→ EXCERPTED TEXT
# # # # #
MR: Plus you've got your own touring to do, right?
PW: In October, I'll be back doing my solo tour.
MR: These reunions must be fun at this point.
PW: When the Geils band gets together to revisit the body of work that we created, it's just great. Also, when we get together on stage, we work like a fifteen rounder, we don't just sit around on stools. I lose about nine or ten pounds just going through a Geils show, so we still kick it high.
MR: Yeah. By the way, a whole generation was brought up on "Centerfold," and I know folks who still know every word.
PW: There you go. You know what's interesting? We just did a couple of shows in Boston that were very well received, and I looked out into the audience and the age was so varied, it made me feel good because it actually showed that rock 'n' roll is for all types and all ages. It really was very inspiring for me.
MR: And Peter, I have to say, love still stinks.
PW: (laughs) Yeah, love still stinks, but we all still crave the smell.
MR: (laughs) Nicely done, sir. And we all have "Love-it is."
PW: Yes, we've all got "Love-it is." My family doctor told me I got it, no cure.
MR: Nice. From someone with your experience, what is your advice for new artists?
PW: Well, it's very strange because the landscape has changed so much. I beckon back to the days when musicians used to travel around the country, before radio. I imagine what that must have been like when radio came out, where somebody could be playing in a room in Chicago and people all over the U.S. could hear him, where it would have taken that person twelve years to cover half that amount of people without radio. So, there are dramatic changes. One of the advantages that we had in the Geils Band was that there was great radio, radio that did support us, and radio that was free-formed, so DJs could play what they felt liked, and if they came to a show and saw a band on Wednesday night, on Thursday night, they could play it on the radio. So, there were more opportunities. I think today, sometimes it seems like they have to pay to play, and I feel very disheartened by the way a lot of the newer bands are treated. It's so hard for them to stay together and keep it together because I think a lot of the infrastructure that was there for The Geils Band, The Rolling Stones, Joni Mitchell, it just doesn't exist in the same way, which makes it harder.
MR: Yeah, and the labels aren't willing to wait four or five albums before you have a hit.
PW: No, they want it right away. If you come out, you're almost given one chance at the bat, and if you don't hit a home run, there are twenty-five other people behind you waiting to swing. There is a tremendous amount of great music out there. I'm always going to clubs and hearing new, great, young artists that I think are fantastic, but it's very hard for them to get and kind of focus because there is so much out there. People say that with the internet, you can just post your music, but how are people going to find it? That's where the trick is.
MR: You can put it anywhere you want, but you've got to get the traffic there.
PW: That's one of the things that was great about the day when underground radio was starting. If Jimi Hendrix had a song, people would be able to hear it, and then they'd be able to go into a record store to discover other things. A lot of that opportunity for discovery is not as potent as it used to be, and I think everyone suffers from that.
MR: Peter, I also have to ask you what is your favorite blues song of all time is.
PW: Well, I don't have a favorite. I had the great opportunity as a young kid to have Muddy Waters stay over at my house, and James Cotton...I got to become good friends with John Lee Hooker. I learned a lot from these gentlemen who came from such interesting American backgrounds, and traveled into the cities. They taught me a lot about life, and to say that there is a favorite would be like asking what my favorite painting is. There are so many great blues songs that it's a question I really couldn't answer.
# # # # #
→ THE TASKS
#1 From the answers given by PW in the interview excerpt, list each individual musician he names.
#2 Carry on the interview excerpt from the point where it stops.

→ ENTRIES
# # # # #
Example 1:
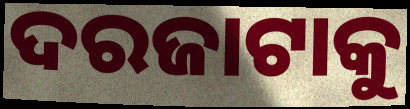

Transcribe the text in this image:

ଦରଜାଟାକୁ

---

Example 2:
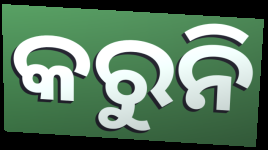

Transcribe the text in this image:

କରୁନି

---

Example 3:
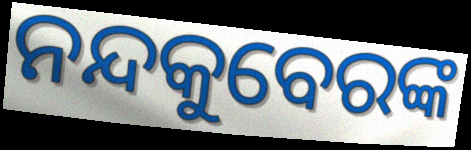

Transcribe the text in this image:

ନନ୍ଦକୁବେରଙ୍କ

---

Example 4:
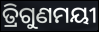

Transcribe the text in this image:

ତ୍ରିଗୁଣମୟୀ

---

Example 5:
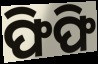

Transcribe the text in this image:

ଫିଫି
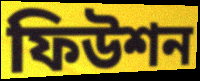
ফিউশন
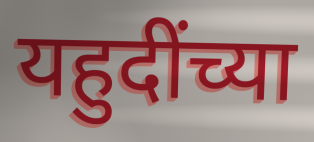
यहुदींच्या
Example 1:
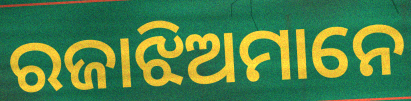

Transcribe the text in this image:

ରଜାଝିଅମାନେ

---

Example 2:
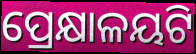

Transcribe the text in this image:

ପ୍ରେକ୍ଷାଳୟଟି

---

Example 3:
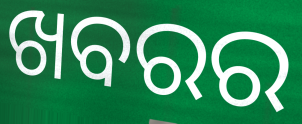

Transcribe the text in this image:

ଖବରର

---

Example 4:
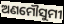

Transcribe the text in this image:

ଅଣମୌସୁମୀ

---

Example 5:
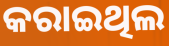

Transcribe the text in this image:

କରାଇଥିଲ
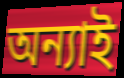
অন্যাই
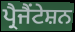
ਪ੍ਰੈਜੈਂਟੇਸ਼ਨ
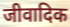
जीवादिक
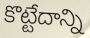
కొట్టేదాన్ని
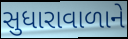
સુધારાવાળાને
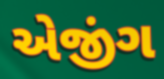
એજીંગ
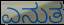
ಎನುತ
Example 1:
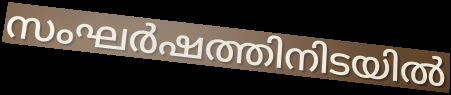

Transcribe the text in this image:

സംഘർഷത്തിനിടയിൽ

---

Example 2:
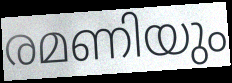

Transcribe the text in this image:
# # # # #
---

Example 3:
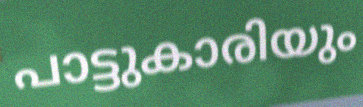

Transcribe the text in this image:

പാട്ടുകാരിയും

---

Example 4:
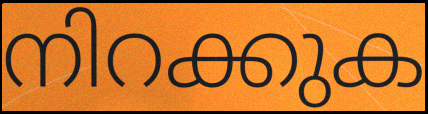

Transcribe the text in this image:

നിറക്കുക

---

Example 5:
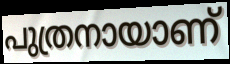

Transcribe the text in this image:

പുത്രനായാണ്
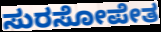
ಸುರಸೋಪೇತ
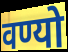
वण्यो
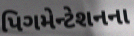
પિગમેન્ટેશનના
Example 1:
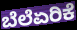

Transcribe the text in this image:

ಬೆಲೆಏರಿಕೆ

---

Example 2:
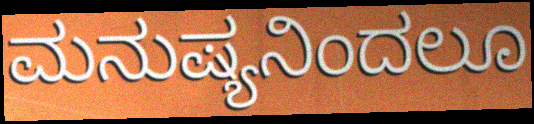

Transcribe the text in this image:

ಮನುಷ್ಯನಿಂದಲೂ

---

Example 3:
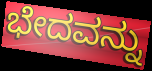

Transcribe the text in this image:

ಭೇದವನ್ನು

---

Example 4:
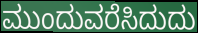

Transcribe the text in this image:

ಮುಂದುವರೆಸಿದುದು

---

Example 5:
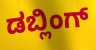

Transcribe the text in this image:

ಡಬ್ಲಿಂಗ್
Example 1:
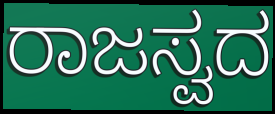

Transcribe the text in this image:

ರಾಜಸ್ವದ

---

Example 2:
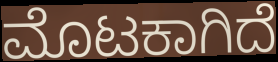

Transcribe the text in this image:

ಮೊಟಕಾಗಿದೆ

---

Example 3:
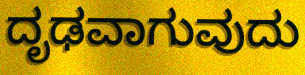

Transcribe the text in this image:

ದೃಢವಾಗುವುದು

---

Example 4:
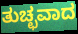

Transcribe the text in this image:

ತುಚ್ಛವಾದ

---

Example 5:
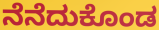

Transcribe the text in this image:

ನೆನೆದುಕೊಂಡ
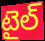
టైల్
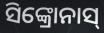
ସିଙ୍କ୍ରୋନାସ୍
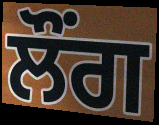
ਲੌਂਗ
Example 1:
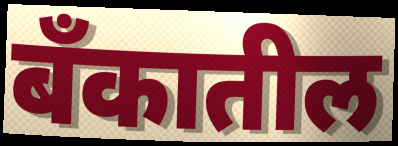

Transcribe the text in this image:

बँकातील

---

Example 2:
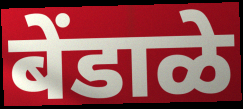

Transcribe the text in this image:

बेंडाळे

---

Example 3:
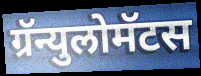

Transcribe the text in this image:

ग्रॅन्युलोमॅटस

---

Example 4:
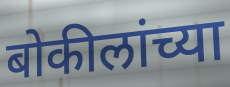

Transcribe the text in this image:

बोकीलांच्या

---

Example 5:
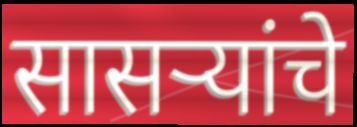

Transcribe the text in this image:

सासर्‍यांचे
# # # # #
→ OUTPUTS BY TASK
#1 Joni Mitchell, Jimi Hendrix, Muddy Waters, James Cotton, John Lee Hooker

#2
MR: That's fair.
PW: I'll tell you one thing, with the J. Geils Band, we're going to be playing a whole lot of everything. We're going to be doing a tribute to Muddy Waters and to John Lee Hooker throughout the evening. So, if you like blues, you're going to be hearing some of that because nobody can play that harmonica like Magic Dick.
MR: Excellent, man. By the way, with Midnight Souvenirs being awarded Album of the Year by the Boston Music Awards, what was it like?
PW: Yeah, it was very exciting. I put a lot of effort into that album, and it was nice to see it get some recognition. If people are curious, go online, check it out, and give it a listen. I tried so hard to make an album that had a beginning, middle, and end, and I also worked really hard on the packaging, which a lot of people don't get a chance to see. So, if you have the desire, it would mean a lot to me if you would just check it out at peterwolf.com.
MR: Thanks Peter, and thank you so much for your time. All the best.
PW: Well, thank you.
2. I Don't Wanna Know
3. Watch Her Move
4. There's Still Time
5. Lying Low
6. The Green Fields Of Summer
7. Thick As Thieves
8. Always Asking For You
9. Then It Leaves Us All Behind
10. Overnight Lows
11. Everything I Do Gonna Be Funky
12. Don't Try To Change Her
13. The Night Comes Down (For Willy DeVille)
14. It's Too Late For Me
Transcribed by Ryan Gaffney
A Conversation with O.A.R.'s Marc Roberge
Mike Ragogna: Hello, Marc.
Marc Roberge: How're you doing, man?
MR: Pretty well. Your new album, King, is doing pretty well.
Marc R: Doing well so far, yeah. You know, it just came out. It's a labor of love, so when you finally release it and put it out there to the world, it's a whole bundle of nerves and all that stuff. But now we got over that hump and it's just time to enjoy it.
MR: Good for you. I wanted to ask you about the song "King," which features DJ Logic as well as Russell Simmons. How did this collaboration come together?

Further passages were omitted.